IATA notes that at the end of November, the crack spread was $40 per barrel – some 47% of the crude oil price of $84 per barrel and roughly one third of the jet fuel price. Aside from a blip during the financial crisis in 2008-2009, the spread had averaged in the $10-15 per barrel range so far this century, until it rocketed as jet-fuel demand bounced back when the Covid recovery began in earnest, amid a lack of refining capacity.
“There is every reason to expect this spread to remain high next year,” Owens Thomsen states, citing projections that there might be some relief from the jet fuel production tightness as the year goes on.
“Of course, it’s even more elevated for everybody who has to pay for these energy imports in dollars, if they are not earning those dollars themselves,” she adds.
The share of fuel in total airline costs is around 20-25% in “normal” times, IATA notes, but is trending around 30% going into 2023.

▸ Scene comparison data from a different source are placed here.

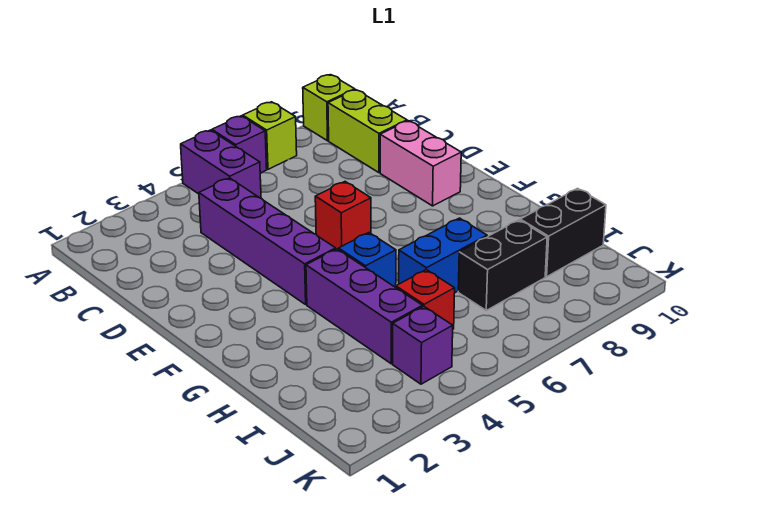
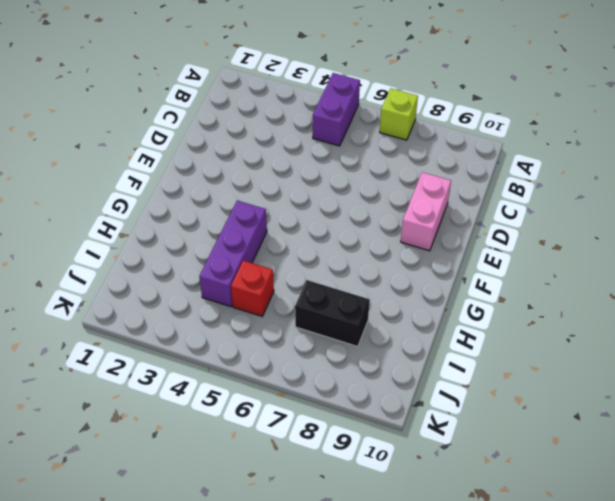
none -> purple brick A6 level 1
none -> lime brick A9 level 1
none -> lime brick B9:C9 level 1

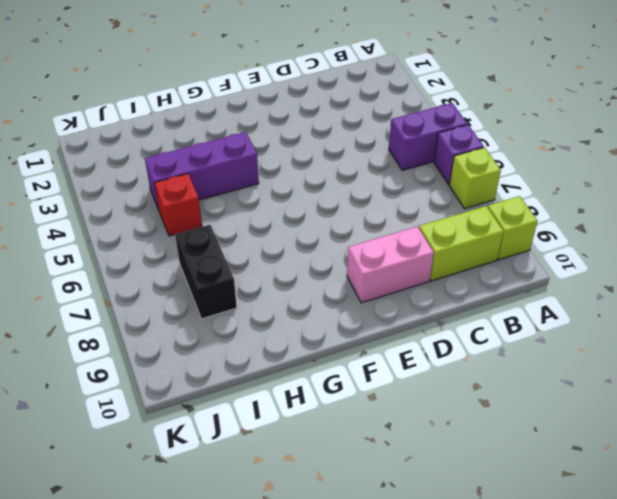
none -> purple brick C4:F4 level 1
none -> red brick E6 level 1
none -> blue brick G5 level 1

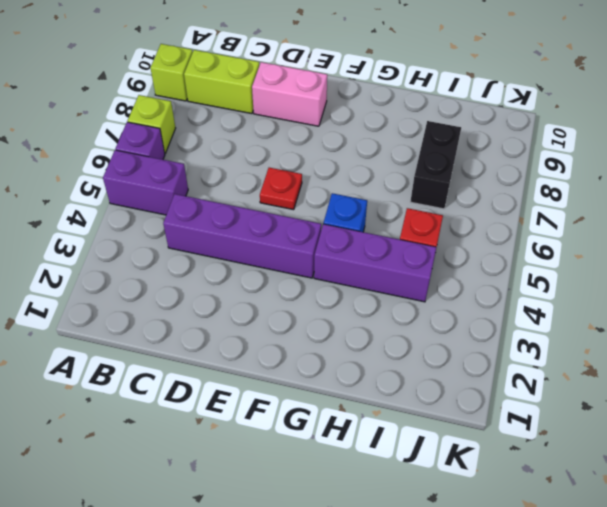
red plate E6 level 1 -> red brick E6 level 1
none -> blue brick H6:H7 level 1
none -> black brick I9:I10 level 1
none -> purple brick J4 level 1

Cost pressures from labour and “skills and capacity shortages” are also a theme going into next year, the association suggets, alongside infrastructure charges.
Furthermore, while pent-up demand for travel has so far “protected the air traffic recovery in that demand has not been very sensitive to slowing growth, nor to high inflation”, IATA states that this “fortunate situation can be expected to wane gradually over the next year”.
But while IATA acknowledges those headwinds are significant, it also rejects some of the more doom-laden predictions regarding a “global recession”.
“We are in a sharp economic slowdown, but we are actually not at all today in the space of a global recession,” Owens Thomsen says. “Individual countries are of course in serious recessions… but the global recession ought to be possible to avoid.”
She cites projections for global GDP, which show that while growth is expected to slow from around 3% in 2022 to 1.3% in 2023, it is forecast to revert to the long-term average of 3-3.5% from 2024.
“GDP growth has traditionally been the main driver of our industry,” Owens Thomsen notes.
Reflecting the uncertainty regarding global GDP growth, however, trends in recent months have been towards the downgrading of expectations. Most recently, Fitch Ratings on 5 December downgraded its forecast for 2023 to growth of 1.4%, from a 1.7% prediction in September, citing an intensified effort by central banks to fight inflation and a deteriorating outlook for China’s property market.
Nevertheless, Owens Thomsen says that real interest rates are still negative in most key markets, helping to stop the GDP growth tipping into negative territory.
DEVIL IN THE DETAIL
Overall, IATA describes global economic conditions as “lukewarm”, but acknowledges this “clearly masks rising difficulties at many country levels”.
That is why, alongside “reasons for optimism in 2023”, Walsh still predicts “major challenges” for some airlines, saying there is “a lot of damage to balance sheets that will need to be repaired”.
In that environment, his view is that airline managements must keep a “careful watch” on economic uncertainties. Helpfully, he notes that many airlines have built “flexibility into their business models” over the pandemic downturn, making them better able to handle “economic accelerations and decelerations impacting demand”.
And for now at least, “there are plenty of jobs and the majority of people are confident to travel, even with an uncertain economic outlook”.
He further seeks to reassure the industry that the challenges faced by airlines in 2023 “will fall into our areas of experience”.
Given the knife-edge nature of IATA’s industry profit forecast for 2023, that experience could make all the difference.